If there was any doubt about just how popular Virgil Abloh and OFF-White are, it was quelled immediately with last night’s A/W 18 show. Hoards of individuals sporting the signature strap and orange tag queued in anticipation of Abloh’s latest collection. Some had tickets, some were just there to catch a glimpse. It was a total scrum to get into the space, people were scrambling, police picking people off the floor. Who else can you say receives such a reaction? It’s celebrity hysteria. People are clambering for both the clothes and the man behind the quotation marks.
Once inside the number of attendees was staggering. Standing audience members were piled on top of cameramen, who were then piled on top of each other, fumbling into the catwalk. The lady next to me couldn't see a jot because of the swathes of streetwear enthusiasts stood to her left, and I had my bun continuously patted as the person behind leered for a photo. It was utterly bananas but I suppose that's why we were all there - not just to unpick the clothes but to unpick the atmosphere, to be a part of the buzz and hum.

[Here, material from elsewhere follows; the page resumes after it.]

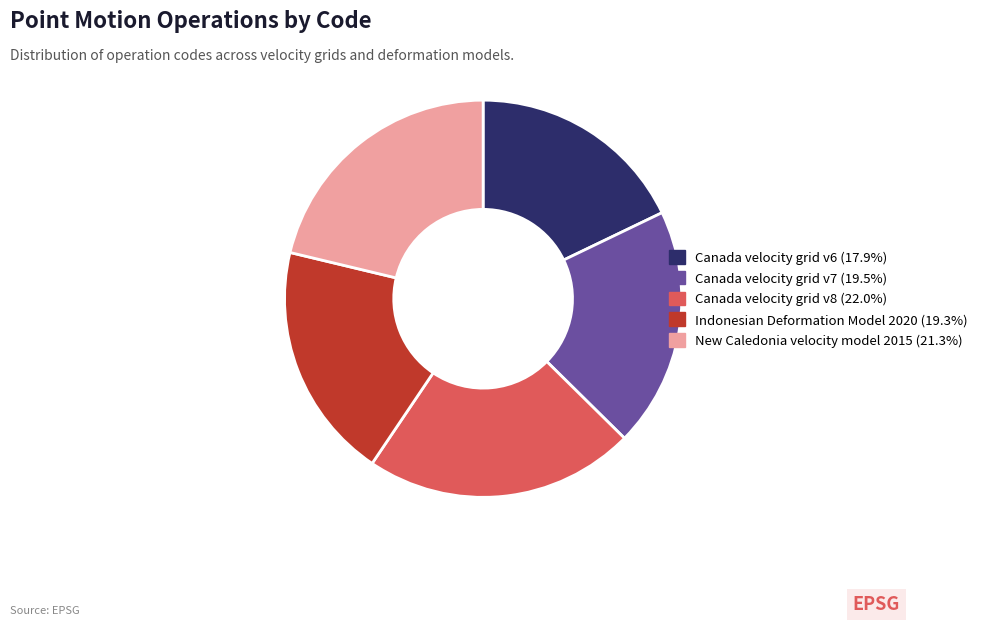

Is New Caledonia velocity model 2015 the majority of the pie?

No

Abloh had been looking to the "West Village" this season, an area in NYC known for its celebrity heavy demographic, for shopping, dining and art. It's an affluent area, The Whitney is just on the cusp, and it’s become one of the most expensive areas to live in the United States. An interesting reference point, particularly as it seems appropriating the working class has become such a common and unfortunate trope of streetwear.
You could see the New York lady who lunches in many of these looks; the stiff pashmina, the floral printed shirt dress, the rubberised Chelsea boot-silk-scarf hybrid, one thought of the bohemian artsy clientele who own and love brownstone too.
Jodhpur-like trouser, a horse emblazoned t-shirt, knee-high riding boots and an embroidered scene of a jumping show pony on suit, coat and dress, alluded to a woman who can ride, perhaps she even owns her own stable. Neoprene all-in-ones, swimsuit cuts and piped scuba polo necks (which felt a little Prada) told me that this woman might have a boat too, or at least a beach-side spot in the Hamptons. Abloh was pointing to an older, affluent shopper, the West Village woman in her forties who’s got time and money for leisure, activities, style. Despite the suiting on offer, one got the impression that she is not a working woman. But how does that relate to the young audience that were lunging through the rows?
Perhaps it was the air of Gossip Girl about this collection that will appeal to the younger audience? Abloh's peachy toned cascading tulle dresses hinted at a debutante Blair Waldorf, as too did the new sunglasses collaboration with Sunglass Hut. Or perhaps this collection was created with his celebrity friends and clients in mind? They are certainly West Village, and once they're seen wearing the latest looks, the younger clientele swarm. Either way, Abloh's hysterical hoards continue.